=== Instructions ===
A: Rewrite the paragraph beginning "A dimensional assessment has been included" from the schizophrenia passage below as a short bulleted list that keeps its main facts.
B: From the schizophrenia passage below, list every other disorder it says people with schizophrenia may also have.
C: According to the schizophrenia passage below, which classification system no longer includes schizophreniform disorder?

══ Excerpted passage ══

Another major change was to remove the importance previously given to Schneider's first-rank symptoms. DSM-5 still uses the listing of schizophreniform disorder but ICD-11 no longer includes it. DSM-5 also recommends that a better distinction be made between a current condition of schizophrenia and its historical progress, to achieve a clearer overall characterization.
A dimensional assessment has been included in DSM-5 covering eight dimensions of symptoms to be rated (using the Scale to Assess the Severity of Symptom Dimensions) – these include the five diagnostic criteria plus cognitive impairments, mania, and depression. This can add relevant information for the individual in regard to treatment, prognosis, and functional outcome; it also enables the response to treatment to be more accurately described.
Many people with schizophrenia have one or more other disorders that may include an anxiety disorder such as panic disorder, an obsessive-compulsive disorder, a depressive disorder, or a substance use disorder. These are separate disorders that need separate treatments.

═══
══ Record extracts ══

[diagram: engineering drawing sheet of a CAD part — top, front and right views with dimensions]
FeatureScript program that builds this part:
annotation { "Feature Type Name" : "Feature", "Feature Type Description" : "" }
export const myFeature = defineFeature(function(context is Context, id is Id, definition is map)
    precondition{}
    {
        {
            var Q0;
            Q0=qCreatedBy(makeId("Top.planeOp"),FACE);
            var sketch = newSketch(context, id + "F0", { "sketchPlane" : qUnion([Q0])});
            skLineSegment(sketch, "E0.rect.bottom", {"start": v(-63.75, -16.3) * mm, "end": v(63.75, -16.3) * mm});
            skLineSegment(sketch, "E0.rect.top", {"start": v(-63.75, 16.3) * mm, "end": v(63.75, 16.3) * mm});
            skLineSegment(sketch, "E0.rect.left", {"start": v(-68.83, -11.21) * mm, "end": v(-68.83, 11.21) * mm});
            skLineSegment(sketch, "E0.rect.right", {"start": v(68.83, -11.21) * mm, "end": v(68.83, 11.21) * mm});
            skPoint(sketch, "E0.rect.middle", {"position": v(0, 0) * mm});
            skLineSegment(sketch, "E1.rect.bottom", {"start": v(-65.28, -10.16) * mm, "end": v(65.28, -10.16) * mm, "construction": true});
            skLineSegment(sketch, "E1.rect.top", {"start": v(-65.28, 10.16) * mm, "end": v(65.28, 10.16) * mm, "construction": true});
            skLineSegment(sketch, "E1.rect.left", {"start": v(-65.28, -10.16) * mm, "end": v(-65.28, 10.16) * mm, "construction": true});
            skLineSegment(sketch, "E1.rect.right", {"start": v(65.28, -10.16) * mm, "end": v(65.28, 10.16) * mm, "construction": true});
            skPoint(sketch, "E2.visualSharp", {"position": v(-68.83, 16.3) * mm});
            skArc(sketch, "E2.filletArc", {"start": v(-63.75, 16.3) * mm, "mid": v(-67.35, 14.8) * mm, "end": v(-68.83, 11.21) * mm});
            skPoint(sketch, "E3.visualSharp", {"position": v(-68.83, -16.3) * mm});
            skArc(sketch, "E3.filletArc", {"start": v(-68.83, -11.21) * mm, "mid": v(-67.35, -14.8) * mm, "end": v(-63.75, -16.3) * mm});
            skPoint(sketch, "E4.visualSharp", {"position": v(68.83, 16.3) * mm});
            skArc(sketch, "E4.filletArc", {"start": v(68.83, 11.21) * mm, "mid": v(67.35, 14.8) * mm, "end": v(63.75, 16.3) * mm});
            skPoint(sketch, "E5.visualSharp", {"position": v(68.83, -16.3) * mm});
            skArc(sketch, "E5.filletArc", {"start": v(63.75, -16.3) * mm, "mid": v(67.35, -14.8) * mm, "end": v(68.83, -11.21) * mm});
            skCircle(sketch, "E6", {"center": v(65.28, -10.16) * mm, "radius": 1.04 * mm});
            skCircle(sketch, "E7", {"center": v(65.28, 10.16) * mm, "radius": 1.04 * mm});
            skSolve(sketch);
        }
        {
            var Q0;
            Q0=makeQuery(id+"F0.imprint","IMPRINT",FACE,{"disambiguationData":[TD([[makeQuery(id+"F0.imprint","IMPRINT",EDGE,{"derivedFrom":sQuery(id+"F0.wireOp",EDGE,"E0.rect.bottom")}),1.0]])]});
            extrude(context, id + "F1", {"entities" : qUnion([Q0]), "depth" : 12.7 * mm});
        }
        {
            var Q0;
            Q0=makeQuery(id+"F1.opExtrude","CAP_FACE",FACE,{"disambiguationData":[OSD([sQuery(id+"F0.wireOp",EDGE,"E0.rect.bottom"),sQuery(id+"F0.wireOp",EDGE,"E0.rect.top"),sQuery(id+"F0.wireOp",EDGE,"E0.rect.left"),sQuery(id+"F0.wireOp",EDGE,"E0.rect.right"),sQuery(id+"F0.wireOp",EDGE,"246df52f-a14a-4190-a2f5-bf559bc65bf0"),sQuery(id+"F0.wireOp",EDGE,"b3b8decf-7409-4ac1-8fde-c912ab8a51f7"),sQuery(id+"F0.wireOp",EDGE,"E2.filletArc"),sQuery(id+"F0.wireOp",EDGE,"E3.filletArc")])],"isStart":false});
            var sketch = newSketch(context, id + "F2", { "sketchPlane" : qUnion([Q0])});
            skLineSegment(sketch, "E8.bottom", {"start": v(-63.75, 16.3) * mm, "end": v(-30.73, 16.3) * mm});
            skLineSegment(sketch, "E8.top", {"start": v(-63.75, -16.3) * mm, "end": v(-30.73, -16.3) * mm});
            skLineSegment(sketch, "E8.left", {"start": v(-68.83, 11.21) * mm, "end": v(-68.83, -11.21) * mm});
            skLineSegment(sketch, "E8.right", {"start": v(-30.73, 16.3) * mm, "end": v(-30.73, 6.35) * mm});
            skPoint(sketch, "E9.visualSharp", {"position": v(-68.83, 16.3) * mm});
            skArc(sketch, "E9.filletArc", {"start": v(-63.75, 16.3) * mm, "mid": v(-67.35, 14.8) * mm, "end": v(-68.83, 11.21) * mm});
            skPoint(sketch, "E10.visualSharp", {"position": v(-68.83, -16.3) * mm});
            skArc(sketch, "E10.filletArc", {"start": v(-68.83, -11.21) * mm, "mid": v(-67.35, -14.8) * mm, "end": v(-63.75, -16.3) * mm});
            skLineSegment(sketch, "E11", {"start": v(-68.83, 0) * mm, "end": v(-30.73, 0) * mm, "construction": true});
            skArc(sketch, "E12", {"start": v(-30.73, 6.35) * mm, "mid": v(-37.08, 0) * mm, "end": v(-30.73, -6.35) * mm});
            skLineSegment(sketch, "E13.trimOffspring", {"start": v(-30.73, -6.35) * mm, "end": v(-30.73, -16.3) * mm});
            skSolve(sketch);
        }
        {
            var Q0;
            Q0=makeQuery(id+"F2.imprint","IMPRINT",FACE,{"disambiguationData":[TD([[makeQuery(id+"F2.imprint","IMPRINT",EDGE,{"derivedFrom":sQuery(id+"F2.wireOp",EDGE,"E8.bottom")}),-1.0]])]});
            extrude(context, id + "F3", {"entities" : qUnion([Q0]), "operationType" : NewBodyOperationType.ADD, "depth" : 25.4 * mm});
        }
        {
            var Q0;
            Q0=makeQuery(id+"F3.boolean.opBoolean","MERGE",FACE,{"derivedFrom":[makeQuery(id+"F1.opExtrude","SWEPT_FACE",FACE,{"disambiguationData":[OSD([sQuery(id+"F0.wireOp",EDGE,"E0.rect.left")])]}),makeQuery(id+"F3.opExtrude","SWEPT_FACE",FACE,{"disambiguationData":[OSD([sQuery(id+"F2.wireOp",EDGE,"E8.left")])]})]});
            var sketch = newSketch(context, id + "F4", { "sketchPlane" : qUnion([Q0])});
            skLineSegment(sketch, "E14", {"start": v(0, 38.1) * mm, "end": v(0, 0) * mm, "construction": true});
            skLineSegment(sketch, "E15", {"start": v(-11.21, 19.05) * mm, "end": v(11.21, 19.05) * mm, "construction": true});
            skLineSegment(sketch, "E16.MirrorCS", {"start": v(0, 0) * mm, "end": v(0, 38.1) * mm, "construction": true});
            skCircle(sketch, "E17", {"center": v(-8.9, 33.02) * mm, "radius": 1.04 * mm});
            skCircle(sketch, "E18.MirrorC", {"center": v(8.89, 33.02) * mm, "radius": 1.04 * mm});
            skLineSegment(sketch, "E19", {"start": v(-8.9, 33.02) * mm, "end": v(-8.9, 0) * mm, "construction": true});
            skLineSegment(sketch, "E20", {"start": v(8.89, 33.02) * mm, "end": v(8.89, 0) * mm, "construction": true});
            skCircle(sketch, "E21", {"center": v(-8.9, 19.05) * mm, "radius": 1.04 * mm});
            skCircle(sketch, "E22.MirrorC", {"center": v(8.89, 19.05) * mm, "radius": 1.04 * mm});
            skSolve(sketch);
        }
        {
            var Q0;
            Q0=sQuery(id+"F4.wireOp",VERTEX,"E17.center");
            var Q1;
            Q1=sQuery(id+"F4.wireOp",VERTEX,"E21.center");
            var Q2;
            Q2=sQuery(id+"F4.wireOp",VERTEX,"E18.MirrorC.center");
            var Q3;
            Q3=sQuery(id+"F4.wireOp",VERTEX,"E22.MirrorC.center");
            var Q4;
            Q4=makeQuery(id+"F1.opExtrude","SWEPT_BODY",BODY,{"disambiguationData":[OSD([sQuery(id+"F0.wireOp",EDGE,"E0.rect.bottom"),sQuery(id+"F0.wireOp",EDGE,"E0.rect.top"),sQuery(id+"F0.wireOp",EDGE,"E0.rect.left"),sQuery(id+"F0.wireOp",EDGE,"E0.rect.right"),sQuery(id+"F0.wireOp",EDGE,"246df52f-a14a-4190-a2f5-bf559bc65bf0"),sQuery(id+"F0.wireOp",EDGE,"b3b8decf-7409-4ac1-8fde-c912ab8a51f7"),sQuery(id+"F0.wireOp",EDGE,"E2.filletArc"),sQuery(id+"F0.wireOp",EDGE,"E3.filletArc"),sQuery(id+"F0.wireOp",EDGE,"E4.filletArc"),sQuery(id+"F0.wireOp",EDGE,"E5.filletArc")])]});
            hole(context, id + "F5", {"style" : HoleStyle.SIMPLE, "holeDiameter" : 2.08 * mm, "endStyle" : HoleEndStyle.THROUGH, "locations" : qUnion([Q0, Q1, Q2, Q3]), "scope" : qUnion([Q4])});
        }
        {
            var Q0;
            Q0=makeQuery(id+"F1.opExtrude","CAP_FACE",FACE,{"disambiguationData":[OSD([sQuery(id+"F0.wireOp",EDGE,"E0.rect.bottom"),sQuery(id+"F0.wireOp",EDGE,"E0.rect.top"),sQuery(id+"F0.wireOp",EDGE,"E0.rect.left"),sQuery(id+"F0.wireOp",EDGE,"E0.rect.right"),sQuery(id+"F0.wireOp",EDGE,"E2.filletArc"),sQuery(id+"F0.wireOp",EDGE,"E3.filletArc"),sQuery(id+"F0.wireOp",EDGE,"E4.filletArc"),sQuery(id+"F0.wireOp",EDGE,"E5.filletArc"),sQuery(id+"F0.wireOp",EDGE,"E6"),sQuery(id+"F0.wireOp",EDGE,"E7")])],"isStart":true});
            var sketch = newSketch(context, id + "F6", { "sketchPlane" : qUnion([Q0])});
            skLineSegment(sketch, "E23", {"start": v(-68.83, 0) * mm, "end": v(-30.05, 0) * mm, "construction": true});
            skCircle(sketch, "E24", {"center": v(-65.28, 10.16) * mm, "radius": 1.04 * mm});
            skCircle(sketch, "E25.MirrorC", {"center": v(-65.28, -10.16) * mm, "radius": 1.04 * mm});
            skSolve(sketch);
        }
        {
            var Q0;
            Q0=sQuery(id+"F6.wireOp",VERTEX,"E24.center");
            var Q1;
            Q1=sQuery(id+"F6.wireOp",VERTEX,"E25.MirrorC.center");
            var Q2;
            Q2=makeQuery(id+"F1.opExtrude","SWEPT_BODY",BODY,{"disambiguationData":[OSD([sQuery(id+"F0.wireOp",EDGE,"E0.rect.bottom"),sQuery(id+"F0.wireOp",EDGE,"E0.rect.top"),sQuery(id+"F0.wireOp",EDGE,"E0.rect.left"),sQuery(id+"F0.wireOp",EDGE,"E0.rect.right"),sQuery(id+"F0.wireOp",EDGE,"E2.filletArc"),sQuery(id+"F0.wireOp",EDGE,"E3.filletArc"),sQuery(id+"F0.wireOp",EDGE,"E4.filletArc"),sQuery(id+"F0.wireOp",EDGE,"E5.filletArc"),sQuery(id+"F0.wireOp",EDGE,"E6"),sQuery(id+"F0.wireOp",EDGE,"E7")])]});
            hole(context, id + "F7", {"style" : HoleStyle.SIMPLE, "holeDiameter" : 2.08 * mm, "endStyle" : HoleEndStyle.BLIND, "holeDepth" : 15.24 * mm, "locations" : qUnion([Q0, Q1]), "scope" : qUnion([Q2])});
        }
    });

═══

=== Solutions to the tasks ===
A:
- DSM-5 includes a dimensional assessment that rates eight symptom dimensions using the Scale to Assess the Severity of Symptom Dimensions.
- The eight dimensions are the five diagnostic criteria plus cognitive impairments, mania, and depression.
- The assessment adds information relevant to an individual's treatment, prognosis, and functional outcome.
- It also allows the response to treatment to be described more accurately.

B:
- An anxiety disorder, such as panic disorder
- An obsessive-compulsive disorder
- A depressive disorder
- A substance use disorder

C: ICD-11 no longer includes schizophreniform disorder.